Mehr gemeinnützigeR Wohnungsbau?

Nach dem Skandal um die Neue Heimat in den 1980er Jahren war mit dem gemeinnützigen Wohnungsbau in Deutschland Schluss. Die gewerkschaftseigene Gesellschaft hatte bei krummen Geschäften ihre Mieter betrogen. Damals hochgezogene Großsiedlungen wie Osterholz-Tenever in Bremen gelten heute als Negativbeispiele, wie man nicht bauen soll.

Dennoch gibt es gute Gründe für eine Neuauflage des gemeinnütziges Wohnungsbaus: Kommunale Wohnungsunternehmen können die Nachfrage nach preiswertem Wohnraum nicht befriedigen, weil die Städte unterfinanziert sind. Private Wohnungsunternehmen wollen sie nicht befriedigen, sondern setzen vor allem auf eine solvente Klientel, die Eigentumswohnungen kauft. Der soziale Wohnungsbau scheitert an den Tücken der Föderalismusreform von 2006. Der Bund überweist seitdem Geld für sozialen Wohnungsbau, hat auf die Verwendung der Mittel aber keinen Einfluss.

Deshalb ist eine Neuauflage des gemeinnützigen Wohnungsbaus dringend nötig. Mit Steuererleichterungen für Genossenschaften und kommunale Wohnungsunternehmen, die Bauen billiger machen. Und einer besseren Kontrolle der Begünstigten durch öffentliche Gremien und Mieterbeiräte.

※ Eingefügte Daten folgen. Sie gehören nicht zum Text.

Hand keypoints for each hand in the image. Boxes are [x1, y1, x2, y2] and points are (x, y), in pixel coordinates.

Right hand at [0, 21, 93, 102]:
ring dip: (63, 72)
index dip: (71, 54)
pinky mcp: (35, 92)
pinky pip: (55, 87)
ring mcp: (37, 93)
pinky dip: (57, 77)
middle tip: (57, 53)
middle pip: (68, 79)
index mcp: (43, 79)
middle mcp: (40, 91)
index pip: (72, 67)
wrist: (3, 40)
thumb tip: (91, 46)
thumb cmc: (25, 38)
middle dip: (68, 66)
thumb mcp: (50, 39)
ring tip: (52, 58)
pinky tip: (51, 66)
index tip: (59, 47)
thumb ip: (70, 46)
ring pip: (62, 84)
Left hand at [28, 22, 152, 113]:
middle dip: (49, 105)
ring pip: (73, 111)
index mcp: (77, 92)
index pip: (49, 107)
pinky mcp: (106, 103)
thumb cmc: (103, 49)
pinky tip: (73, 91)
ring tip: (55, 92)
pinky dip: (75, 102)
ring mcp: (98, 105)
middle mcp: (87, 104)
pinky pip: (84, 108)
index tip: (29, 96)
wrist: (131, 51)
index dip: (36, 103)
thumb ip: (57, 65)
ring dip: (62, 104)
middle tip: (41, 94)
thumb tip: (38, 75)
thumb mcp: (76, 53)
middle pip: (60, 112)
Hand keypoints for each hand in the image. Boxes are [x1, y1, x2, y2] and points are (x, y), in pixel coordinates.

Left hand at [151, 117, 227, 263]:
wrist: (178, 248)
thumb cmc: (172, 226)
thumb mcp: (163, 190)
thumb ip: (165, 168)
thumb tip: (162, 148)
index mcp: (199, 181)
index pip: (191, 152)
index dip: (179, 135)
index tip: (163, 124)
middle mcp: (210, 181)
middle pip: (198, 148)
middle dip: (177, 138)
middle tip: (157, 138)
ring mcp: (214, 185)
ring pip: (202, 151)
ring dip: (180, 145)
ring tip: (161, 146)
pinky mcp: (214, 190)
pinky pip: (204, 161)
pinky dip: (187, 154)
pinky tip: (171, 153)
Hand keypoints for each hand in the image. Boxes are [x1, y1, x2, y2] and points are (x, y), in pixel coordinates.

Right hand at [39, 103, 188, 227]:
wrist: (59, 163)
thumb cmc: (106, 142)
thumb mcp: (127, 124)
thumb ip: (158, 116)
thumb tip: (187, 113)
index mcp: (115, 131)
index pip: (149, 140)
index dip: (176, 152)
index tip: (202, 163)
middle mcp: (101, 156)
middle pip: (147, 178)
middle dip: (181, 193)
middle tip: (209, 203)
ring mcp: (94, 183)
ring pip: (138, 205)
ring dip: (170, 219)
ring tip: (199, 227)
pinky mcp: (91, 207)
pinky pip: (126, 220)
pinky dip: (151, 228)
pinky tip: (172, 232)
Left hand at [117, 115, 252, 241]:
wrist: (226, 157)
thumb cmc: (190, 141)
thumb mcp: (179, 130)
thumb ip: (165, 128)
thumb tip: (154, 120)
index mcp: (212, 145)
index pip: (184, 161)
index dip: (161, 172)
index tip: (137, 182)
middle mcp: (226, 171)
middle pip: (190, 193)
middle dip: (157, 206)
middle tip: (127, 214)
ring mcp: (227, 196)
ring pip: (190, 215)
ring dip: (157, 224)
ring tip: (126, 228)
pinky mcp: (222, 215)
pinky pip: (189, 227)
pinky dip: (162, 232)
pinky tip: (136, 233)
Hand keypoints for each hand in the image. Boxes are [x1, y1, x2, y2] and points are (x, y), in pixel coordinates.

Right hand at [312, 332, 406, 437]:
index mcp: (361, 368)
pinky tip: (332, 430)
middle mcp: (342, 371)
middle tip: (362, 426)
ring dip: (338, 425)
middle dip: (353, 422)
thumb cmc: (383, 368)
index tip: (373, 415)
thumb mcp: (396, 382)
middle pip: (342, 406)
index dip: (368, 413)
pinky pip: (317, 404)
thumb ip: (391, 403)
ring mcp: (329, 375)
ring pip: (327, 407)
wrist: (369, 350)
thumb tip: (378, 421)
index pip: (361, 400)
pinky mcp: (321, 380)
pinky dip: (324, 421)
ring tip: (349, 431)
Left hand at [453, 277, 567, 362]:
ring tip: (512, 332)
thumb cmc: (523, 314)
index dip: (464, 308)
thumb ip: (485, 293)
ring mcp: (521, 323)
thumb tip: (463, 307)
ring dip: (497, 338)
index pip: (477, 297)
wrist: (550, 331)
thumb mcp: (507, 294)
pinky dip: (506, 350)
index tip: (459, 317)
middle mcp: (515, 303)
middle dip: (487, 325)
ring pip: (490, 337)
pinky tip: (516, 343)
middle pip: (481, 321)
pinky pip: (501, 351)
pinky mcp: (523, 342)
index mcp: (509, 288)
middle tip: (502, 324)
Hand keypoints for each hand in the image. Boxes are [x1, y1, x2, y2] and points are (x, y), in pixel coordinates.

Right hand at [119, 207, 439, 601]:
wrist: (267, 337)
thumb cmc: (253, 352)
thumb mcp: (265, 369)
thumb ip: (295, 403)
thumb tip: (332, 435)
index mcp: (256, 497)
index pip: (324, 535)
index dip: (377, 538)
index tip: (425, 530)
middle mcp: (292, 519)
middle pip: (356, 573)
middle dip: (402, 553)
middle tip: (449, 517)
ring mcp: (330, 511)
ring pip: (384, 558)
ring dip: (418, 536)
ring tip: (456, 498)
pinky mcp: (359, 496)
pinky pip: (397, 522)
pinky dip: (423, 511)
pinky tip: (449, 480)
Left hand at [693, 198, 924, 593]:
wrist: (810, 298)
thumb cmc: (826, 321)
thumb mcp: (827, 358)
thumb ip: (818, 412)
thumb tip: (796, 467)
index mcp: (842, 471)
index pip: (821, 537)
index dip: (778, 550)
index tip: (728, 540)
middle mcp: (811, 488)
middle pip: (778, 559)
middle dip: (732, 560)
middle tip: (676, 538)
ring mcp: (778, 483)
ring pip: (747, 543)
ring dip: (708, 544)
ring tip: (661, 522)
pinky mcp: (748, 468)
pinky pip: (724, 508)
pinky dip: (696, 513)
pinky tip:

Noch aber scheinen private Wohnungsunternehmen die Lage schneller als die Politik zu begreifen. "Berlin hat den heißesten Immobilienmarkt in Europa", wirbt eine Immobilienfirma der Stadt um Anleger. Ähnliches gilt für Hamburg, Frankfurt, Köln, München. Solange die Mieten schneller als die Einkommen steigen, haben Großstädter wenig von Mindestlohn und guter Konjunktur. Warum die Bundesregierung nicht schon in dieser Wahlperiode den Wohnungsbau mittels einer neuen Gemeinnützigkeit angeschoben hat, bleibt ein Rätsel.